Maisie’s Pink Cupcakes

Maisie was my grandmother by marriage but that’s really just semantics. She was sweet and lovely soul — a wonderful Grandmother – and everytime I had a birthday and asked for these festive pink cupcakes, she obliged.

Maisie’s Pink Cupcakes are adorable. They are pink, inside and out, and absolutely perfect for a little girl’s birthday…or a twenty-something girl’s birthday. Full of sugar-y sweetness and nice and moist, the recipe is fairly fool-proof so long as you are careful not to over-bake the wee cakes. Also, since you add both red food coloring and maraschino cherry juice to both the batter and frosting, you can decide just how pink you want your cupcakes.

This recipe marks the first of the recipes to appear on Baking Vintage that use a boxed mix of some type. I used to be a little hesistant to use boxed mixes, it is a little like cheating, isn’t it? Then I realized that box mixes are pretty dang tasty and that you can also doctor them a little to make them your own: really, they aren’t cheating, just time-saving. However, if you really wish to make this recipe your own, simply omit the box mix and replace it with a simple white cake mix (one day this site with provide with one).

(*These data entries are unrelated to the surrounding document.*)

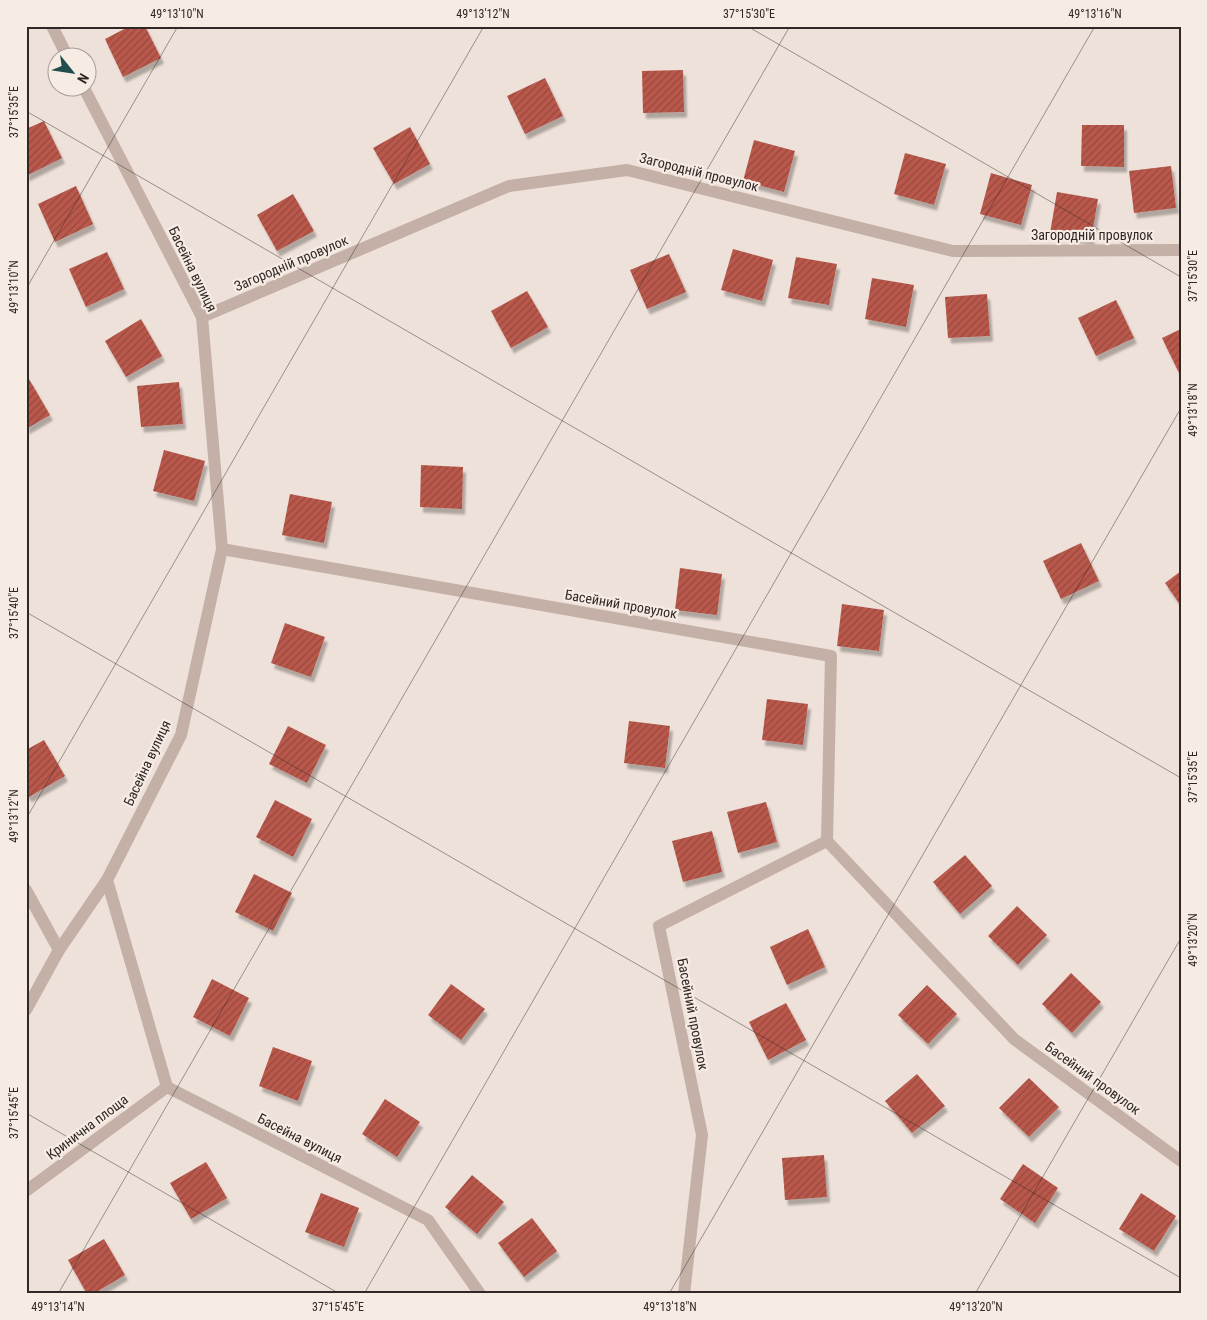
<svg xmlns="http://www.w3.org/2000/svg" width="1207" height="1320" font-family="'Roboto Condensed',sans-serif">
<style>
.building{fill:url(#building-hatch);filter:url(#shadow)}
.lines{fill:none;stroke-linecap:round;stroke-linejoin:round}
.street{stroke:#c4b0a6;stroke-width:12}
.ticks{fill:none;stroke:#312826;stroke-width:1;stroke-opacity:0.45}
.labels{text-anchor:middle;dominant-baseline:central;stroke-width:4.5;stroke-linejoin:round;paint-order:stroke}
.street-label{font-size:14px;fill:#312826;stroke:#f6ece4}
.neatline{fill:none;stroke:#312826;stroke-width:2}
.ticks-label{font-size:12px;text-anchor:middle;fill:#312826}
</style>
<defs>
<pattern id="building-hatch" width="6" height="6" patternUnits="userSpaceOnUse" patternTransform="scale(1.25)"><rect width="6" height="6" fill="#b9584c"/><path d="M-1 1l2-2M0 6l6-6M5 7l2-2" fill="none" stroke="#97493f"/></pattern>
<filter id="shadow"><feDropShadow dx="3" dy="5.5" stdDeviation="1" flood-color="#0004"/></filter>
</defs>
<rect width="100%" height="100%" fill="#eee1d9"/>
<!-- building -->
<g class="building">
<polygon points="130,26 145,26 161,58 123,77 105,39"/>
<polygon points="683,70 684,112 643,113 642,71"/>
<polygon points="545,78 563,116 525,134 507,96"/>
<polygon points="44,121 62,158 26,176 26,129"/>
<polygon points="1082,125 1124,125 1124,167 1081,166"/>
<polygon points="410,127 430,164 394,184 373,148"/>
<polygon points="754,140 795,151 784,192 743,181"/>
<polygon points="905,153 946,164 934,205 894,194"/>
<polygon points="1171,166 1176,208 1134,213 1129,171"/>
<polygon points="991,173 1032,185 1021,225 980,214"/>
<polygon points="76,186 93,224 55,242 38,204"/>
<polygon points="1057,192 1098,199 1091,240 1050,233"/>
<polygon points="293,194 314,231 277,251 257,215"/>
<polygon points="733,249 773,260 762,301 721,290"/>
<polygon points="107,252 124,289 86,307 69,269"/>
<polygon points="669,254 686,292 647,309 630,270"/>
<polygon points="796,257 837,264 829,305 788,298"/>
<polygon points="872,278 914,285 906,327 865,319"/>
<polygon points="527,291 548,327 511,348 491,311"/>
<polygon points="987,294 990,336 948,338 945,297"/>
<polygon points="1116,300 1134,338 1096,356 1078,318"/>
<polygon points="141,319 162,356 126,377 105,341"/>
<polygon points="1181,329 1181,377 1162,338"/>
<polygon points="29,379 50,415 26,429 26,381"/>
<polygon points="179,382 183,424 141,427 137,386"/>
<polygon points="164,450 205,461 194,501 153,491"/>
<polygon points="421,465 463,467 462,509 420,507"/>
<polygon points="290,494 332,502 324,543 282,535"/>
<polygon points="1081,543 1099,581 1061,599 1043,561"/>
<polygon points="680,568 722,574 717,615 675,610"/>
<polygon points="1181,571 1181,606 1165,583"/>
<polygon points="842,604 884,610 879,651 837,646"/>
<polygon points="285,623 325,637 311,677 271,663"/>
<polygon points="767,699 808,704 803,745 762,740"/>
<polygon points="629,721 670,726 665,768 624,763"/>
<polygon points="288,726 326,745 307,783 269,764"/>
<polygon points="44,740 65,776 29,797 26,793 26,750"/>
<polygon points="275,800 312,819 293,857 256,837"/>
<polygon points="766,802 777,842 738,853 727,812"/>
<polygon points="712,831 722,872 683,882 672,841"/>
<polygon points="965,855 992,886 960,914 933,882"/>
<polygon points="254,874 292,893 273,931 235,912"/>
<polygon points="1017,906 1047,935 1018,965 988,936"/>
<polygon points="808,929 825,967 787,985 770,947"/>
<polygon points="1071,973 1101,1002 1072,1033 1042,1004"/>
<polygon points="212,979 249,998 230,1036 193,1017"/>
<polygon points="451,984 485,1009 461,1040 428,1015"/>
<polygon points="927,985 957,1014 928,1044 898,1015"/>
<polygon points="786,1003 806,1040 768,1060 749,1022"/>
<polygon points="273,1047 312,1061 298,1101 259,1086"/>
<polygon points="917,1074 945,1106 912,1133 885,1101"/>
<polygon points="1029,1078 1059,1107 1029,1137 999,1108"/>
<polygon points="385,1099 420,1122 397,1157 362,1134"/>
<polygon points="824,1155 827,1197 785,1200 782,1158"/>
<polygon points="206,1162 227,1198 191,1219 170,1183"/>
<polygon points="1023,1164 1058,1188 1035,1223 1000,1199"/>
<polygon points="472,1175 504,1202 477,1234 445,1207"/>
<polygon points="321,1193 359,1208 344,1247 305,1232"/>
<polygon points="1141,1193 1176,1216 1154,1251 1119,1229"/>
<polygon points="532,1218 557,1251 524,1277 498,1243"/>
<polygon points="104,1239 125,1275 93,1294 87,1294 68,1260"/>
</g>
<g class="lines">
<!-- street -->
<g class="street">
<polyline points="52,26 68,58"/>
<polyline points="84,88 202,317 222,549 181,735 107,880 167,1087 428,1220 480,1294"/>
<polyline points="202,317 509,186 627,170 953,251 1181,250"/>
<polyline points="222,549 831,656 827,841 1014,1039 1181,1161"/>
<polyline points="26,890 59,950"/>
<polyline points="26,1010 59,950 107,880"/>
<polyline points="26,1191 167,1087"/>
<polyline points="684,1294 702,1135 659,926 827,841"/>
</g>
</g>
<!-- ticks -->
<path class="ticks" d="M 747,26 L 1181,277M 26,111 L 1181,778M 26,289 L 178,26M 26,612 L 1181,1278M 26,819 L 484,26M 26,1113 L 340,1294M 58,1294 L 790,26M 364,1294 L 1095,26M 669,1294 L 1181,408M 975,1294 L 1181,938"/>
<g class="labels">
<!-- street labels -->
<g class="street-label">
<text transform="translate(699 172) rotate(14)">Загородній провулок</text>
<text x="1092" y="235">Загородній провулок</text>
<text transform="translate(291 263) rotate(-23)">Загородній провулок</text>
<text transform="translate(193 269) rotate(64)">Басейна вулиця</text>
<text transform="translate(621 604) rotate(10)">Басейний провулок</text>
<text transform="translate(147 763) rotate(-65)">Басейна вулиця</text>
<text transform="translate(693 1014) rotate(79)">Басейний провулок</text>
<text transform="translate(1093 1078) rotate(36)">Басейний провулок</text>
<text transform="translate(87 1127) rotate(-37)">Кринична площа</text>
<text transform="translate(300 1138) rotate(27)">Басейна вулиця</text>
</g>
</g>
<!-- border -->
<rect width="1207" height="1320" fill="none" stroke="#f6ece4" stroke-width="55"/>
<!-- north arrow -->
<g transform="translate(72 72) rotate(120)"><circle r="24" fill="#f6ece4" stroke="#a79e98"/>
<path d="M0-4L9 19L0 12L-9 19Z" fill="#204e4c"/>
<text y="-8" font-size="14" font-weight="bold" text-anchor="middle" fill="#312826">N</text>
</g>
<rect x="28" y="28" width="1152" height="1264" class="neatline"/>
<g class="ticks-label">
<text x="177" y="18">49°13'10"N</text>
<text x="483" y="18">49°13'12"N</text>
<text x="749" y="18">37°15'30"E</text>
<text x="1095" y="18">49°13'16"N</text>
<text transform="translate(14 112) rotate(-90)" y="4">37°15'35"E</text>
<text transform="translate(1193 276) rotate(-90)" y="4">37°15'30"E</text>
<text transform="translate(14 287) rotate(-90)" y="4">49°13'10"N</text>
<text transform="translate(1193 410) rotate(-90)" y="4">49°13'18"N</text>
<text transform="translate(14 613) rotate(-90)" y="4">37°15'40"E</text>
<text transform="translate(1193 777) rotate(-90)" y="4">37°15'35"E</text>
<text transform="translate(14 816) rotate(-90)" y="4">49°13'12"N</text>
<text transform="translate(1193 940) rotate(-90)" y="4">49°13'20"N</text>
<text transform="translate(14 1113) rotate(-90)" y="4">37°15'45"E</text>
<text x="58" y="1311">49°13'14"N</text>
<text x="338" y="1311">37°15'45"E</text>
<text x="670" y="1311">49°13'18"N</text>
<text x="976" y="1311">49°13'20"N</text>
</g>
</svg>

Maisie’s Pink Cupcakes (adapted from Maisie)

Cupcakes:

1 box white cake mix

½ teaspoon almond extract

3 tablespoons maraschino cherry juice

Red food coloring, add as much or as little as you like

Frosting:

¼ cup unsalted butter, softened

½ teaspoon almond extract

2 tablespoons maraschino cherry juice

2-3 cups icing sugar

2-3 tablespoons milk

Red food coloring, again, add as much or as little as you like

To prepare the cupcakes:

Preheat the oven to 350˚F. Line two standard-size muffin pans with cupcake liners and set aside. Mix the cake mix according to package directions, adding the maraschino cherry juice, almond extract, and food coloring when the oil, eggs and water are added.

Fill the each pan ⅔ full and bake for 21-24 minutes or a tester inserted into one of the cupcakes in the middle of the pan comes out clean. Allow to cool completely before frosting.

To prepare the frosting:

In a medium-sized bowl, add softened butter and beat for 1 minute with a hand mixer. Add almond extract, maraschino cherry juice and 2 cups of icing sugar and slowly mix with hand mixer till incorporated. Add additional icing sugar and milk slowly until desired consistency is achieved. Add red food coloring bit by bit until the frosting is the correct hue.

Once cooled, frost the cupcakes using a small off-set spatula or the back of a spoon. Enjoy.